* WORK TO COMPLETE *
Please repeat only the stretch of records running from the first line through the line that contains "إذا تسرب الماء".

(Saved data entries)
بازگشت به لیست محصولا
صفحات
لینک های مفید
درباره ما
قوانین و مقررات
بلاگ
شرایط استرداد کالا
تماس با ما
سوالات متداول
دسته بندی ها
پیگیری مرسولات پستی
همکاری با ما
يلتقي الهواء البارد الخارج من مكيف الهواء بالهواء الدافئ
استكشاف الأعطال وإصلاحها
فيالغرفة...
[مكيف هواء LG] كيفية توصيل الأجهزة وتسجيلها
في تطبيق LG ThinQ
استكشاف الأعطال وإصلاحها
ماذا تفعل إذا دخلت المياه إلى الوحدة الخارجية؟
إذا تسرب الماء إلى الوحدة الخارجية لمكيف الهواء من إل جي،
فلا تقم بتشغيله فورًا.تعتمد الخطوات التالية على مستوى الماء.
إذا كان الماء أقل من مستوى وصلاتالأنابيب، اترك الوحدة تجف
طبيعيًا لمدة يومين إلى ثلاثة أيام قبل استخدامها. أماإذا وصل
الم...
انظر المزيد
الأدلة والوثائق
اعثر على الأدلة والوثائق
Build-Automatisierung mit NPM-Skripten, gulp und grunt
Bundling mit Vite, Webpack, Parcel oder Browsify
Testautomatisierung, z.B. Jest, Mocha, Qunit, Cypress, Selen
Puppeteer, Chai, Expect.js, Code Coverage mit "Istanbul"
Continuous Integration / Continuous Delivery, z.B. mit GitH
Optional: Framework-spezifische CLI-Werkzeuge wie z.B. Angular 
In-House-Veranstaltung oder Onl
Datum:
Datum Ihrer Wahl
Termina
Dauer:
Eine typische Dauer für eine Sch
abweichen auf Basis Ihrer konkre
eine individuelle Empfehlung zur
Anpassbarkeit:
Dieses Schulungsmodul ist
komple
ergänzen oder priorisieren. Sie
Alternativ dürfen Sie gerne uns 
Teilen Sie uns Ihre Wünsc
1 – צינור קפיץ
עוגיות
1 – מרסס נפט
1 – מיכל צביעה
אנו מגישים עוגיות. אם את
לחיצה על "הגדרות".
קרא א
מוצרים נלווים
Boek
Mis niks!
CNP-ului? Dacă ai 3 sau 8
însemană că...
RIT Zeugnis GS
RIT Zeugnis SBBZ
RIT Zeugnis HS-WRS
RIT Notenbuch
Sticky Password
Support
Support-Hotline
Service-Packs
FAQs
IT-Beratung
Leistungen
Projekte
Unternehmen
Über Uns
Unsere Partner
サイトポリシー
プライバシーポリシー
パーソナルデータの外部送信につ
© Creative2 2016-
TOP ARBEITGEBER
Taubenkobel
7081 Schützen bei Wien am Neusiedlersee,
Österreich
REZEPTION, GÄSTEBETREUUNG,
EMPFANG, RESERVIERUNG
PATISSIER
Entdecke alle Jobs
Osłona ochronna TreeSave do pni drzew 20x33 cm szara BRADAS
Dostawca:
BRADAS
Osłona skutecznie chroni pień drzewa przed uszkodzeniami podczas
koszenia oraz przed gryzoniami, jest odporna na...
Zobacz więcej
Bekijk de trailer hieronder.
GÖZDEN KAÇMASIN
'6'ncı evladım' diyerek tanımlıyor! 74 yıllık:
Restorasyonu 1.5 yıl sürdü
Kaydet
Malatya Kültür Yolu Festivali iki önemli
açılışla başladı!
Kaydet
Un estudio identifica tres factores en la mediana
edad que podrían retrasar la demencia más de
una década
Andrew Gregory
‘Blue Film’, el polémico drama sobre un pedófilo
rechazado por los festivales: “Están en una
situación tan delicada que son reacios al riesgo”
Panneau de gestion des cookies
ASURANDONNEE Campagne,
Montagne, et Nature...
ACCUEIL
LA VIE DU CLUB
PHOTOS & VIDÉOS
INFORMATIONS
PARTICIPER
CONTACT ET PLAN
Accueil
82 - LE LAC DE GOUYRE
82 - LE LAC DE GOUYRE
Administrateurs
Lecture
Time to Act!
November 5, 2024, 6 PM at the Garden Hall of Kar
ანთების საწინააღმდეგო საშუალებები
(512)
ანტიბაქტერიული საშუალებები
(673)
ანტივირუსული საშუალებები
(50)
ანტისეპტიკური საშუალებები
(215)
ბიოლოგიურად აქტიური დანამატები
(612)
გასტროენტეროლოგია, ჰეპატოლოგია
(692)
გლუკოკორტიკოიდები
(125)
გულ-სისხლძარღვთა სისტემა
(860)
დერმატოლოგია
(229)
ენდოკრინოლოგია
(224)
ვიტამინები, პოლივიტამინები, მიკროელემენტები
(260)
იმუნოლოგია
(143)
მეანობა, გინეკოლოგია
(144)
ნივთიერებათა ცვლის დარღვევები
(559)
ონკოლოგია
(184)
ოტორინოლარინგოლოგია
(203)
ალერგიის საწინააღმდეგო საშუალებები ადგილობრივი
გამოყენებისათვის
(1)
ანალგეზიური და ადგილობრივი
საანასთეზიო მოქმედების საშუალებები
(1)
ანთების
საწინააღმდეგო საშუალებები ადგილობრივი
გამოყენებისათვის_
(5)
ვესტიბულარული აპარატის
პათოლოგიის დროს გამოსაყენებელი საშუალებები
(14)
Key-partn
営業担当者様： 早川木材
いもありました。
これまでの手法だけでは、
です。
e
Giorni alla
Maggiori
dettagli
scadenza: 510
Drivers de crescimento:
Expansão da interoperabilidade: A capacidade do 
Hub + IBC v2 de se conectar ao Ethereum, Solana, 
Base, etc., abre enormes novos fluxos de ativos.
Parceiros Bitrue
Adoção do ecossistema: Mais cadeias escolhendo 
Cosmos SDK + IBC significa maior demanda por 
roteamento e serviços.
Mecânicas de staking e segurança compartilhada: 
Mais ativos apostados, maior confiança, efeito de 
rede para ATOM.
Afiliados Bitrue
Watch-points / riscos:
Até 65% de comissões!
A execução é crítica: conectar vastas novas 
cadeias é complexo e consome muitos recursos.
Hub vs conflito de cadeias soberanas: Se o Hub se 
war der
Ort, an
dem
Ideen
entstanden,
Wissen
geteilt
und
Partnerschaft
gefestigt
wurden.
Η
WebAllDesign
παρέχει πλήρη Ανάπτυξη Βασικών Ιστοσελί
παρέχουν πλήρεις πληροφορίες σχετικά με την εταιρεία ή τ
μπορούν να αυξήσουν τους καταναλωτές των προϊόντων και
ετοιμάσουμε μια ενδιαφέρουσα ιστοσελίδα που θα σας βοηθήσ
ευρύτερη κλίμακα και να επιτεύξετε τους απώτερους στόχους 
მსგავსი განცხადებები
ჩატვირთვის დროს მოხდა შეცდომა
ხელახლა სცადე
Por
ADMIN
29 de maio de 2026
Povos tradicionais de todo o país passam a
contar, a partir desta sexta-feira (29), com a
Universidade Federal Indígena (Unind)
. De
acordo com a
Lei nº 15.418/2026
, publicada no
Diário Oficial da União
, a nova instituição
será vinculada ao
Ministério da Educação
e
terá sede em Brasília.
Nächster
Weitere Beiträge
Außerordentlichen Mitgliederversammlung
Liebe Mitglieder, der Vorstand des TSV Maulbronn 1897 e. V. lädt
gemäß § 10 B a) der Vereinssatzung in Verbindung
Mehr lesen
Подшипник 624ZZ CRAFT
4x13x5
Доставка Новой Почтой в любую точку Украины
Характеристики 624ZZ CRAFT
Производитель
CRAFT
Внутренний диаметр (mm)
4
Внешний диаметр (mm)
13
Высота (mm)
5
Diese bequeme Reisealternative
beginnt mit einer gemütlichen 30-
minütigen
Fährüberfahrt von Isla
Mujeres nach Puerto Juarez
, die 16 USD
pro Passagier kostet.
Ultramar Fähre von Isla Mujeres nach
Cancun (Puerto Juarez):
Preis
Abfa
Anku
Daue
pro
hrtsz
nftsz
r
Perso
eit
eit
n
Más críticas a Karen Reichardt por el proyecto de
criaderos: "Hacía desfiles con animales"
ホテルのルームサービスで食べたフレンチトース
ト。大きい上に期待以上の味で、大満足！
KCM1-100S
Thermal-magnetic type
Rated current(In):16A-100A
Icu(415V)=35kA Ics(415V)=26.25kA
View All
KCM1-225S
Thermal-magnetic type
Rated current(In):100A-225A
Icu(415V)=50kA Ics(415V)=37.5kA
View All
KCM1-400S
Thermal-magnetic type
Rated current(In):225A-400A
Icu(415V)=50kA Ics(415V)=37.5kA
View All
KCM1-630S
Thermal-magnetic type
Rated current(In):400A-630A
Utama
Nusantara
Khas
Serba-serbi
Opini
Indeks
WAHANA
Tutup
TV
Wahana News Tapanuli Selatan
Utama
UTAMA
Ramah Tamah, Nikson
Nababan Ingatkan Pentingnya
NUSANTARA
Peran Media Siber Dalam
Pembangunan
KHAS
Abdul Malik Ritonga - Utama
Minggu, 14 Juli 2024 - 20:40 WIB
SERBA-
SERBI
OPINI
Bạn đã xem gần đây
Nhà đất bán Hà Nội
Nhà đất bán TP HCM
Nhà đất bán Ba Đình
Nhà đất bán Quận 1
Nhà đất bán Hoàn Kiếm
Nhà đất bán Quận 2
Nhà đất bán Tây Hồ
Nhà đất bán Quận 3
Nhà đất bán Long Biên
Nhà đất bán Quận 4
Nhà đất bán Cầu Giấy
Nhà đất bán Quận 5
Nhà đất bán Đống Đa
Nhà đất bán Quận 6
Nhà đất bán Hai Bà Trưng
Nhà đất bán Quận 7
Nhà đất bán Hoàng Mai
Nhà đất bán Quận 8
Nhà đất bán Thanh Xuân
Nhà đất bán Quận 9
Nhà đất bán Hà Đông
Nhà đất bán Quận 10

* SOLUTION *
بازگشت به لیست محصولا
صفحات
لینک های مفید
درباره ما
قوانین و مقررات
بلاگ
شرایط استرداد کالا
تماس با ما
سوالات متداول
دسته بندی ها
پیگیری مرسولات پستی
همکاری با ما
يلتقي الهواء البارد الخارج من مكيف الهواء بالهواء الدافئ
استكشاف الأعطال وإصلاحها
فيالغرفة...
[مكيف هواء LG] كيفية توصيل الأجهزة وتسجيلها
في تطبيق LG ThinQ
استكشاف الأعطال وإصلاحها
ماذا تفعل إذا دخلت المياه إلى الوحدة الخارجية؟
إذا تسرب الماء إلى الوحدة الخارجية لمكيف الهواء من إل جي،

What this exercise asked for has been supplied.